| Directions for this task |
Recast the material below as a numbered list, with blank lines omitted. Leave the pictures out of your answer.

Dataset entries

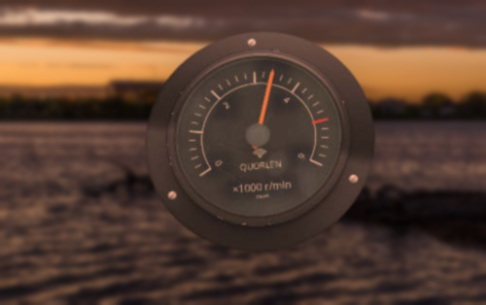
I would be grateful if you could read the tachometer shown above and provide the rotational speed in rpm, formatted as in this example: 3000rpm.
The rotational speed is 3400rpm
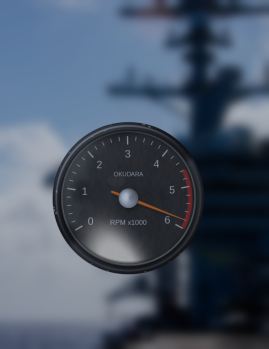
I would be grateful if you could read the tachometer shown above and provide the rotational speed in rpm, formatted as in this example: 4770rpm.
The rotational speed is 5800rpm
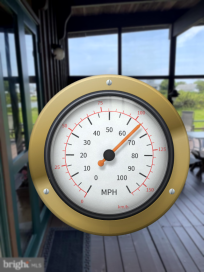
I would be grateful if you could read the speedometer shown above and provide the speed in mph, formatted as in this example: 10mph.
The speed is 65mph
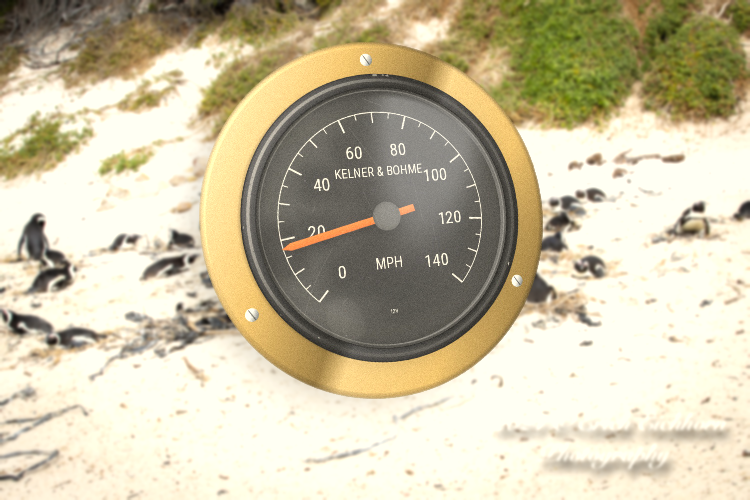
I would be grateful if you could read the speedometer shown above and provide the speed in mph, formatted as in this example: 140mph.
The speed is 17.5mph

| Solution |
1. I would be grateful if you could read the tachometer shown above and provide the rotational speed in rpm, formatted as in this example: 3000rpm.
2. The rotational speed is 3400rpm
3. I would be grateful if you could read the tachometer shown above and provide the rotational speed in rpm, formatted as in this example: 4770rpm.
4. The rotational speed is 5800rpm
5. I would be grateful if you could read the speedometer shown above and provide the speed in mph, formatted as in this example: 10mph.
6. The speed is 65mph
7. I would be grateful if you could read the speedometer shown above and provide the speed in mph, formatted as in this example: 140mph.
8. The speed is 17.5mph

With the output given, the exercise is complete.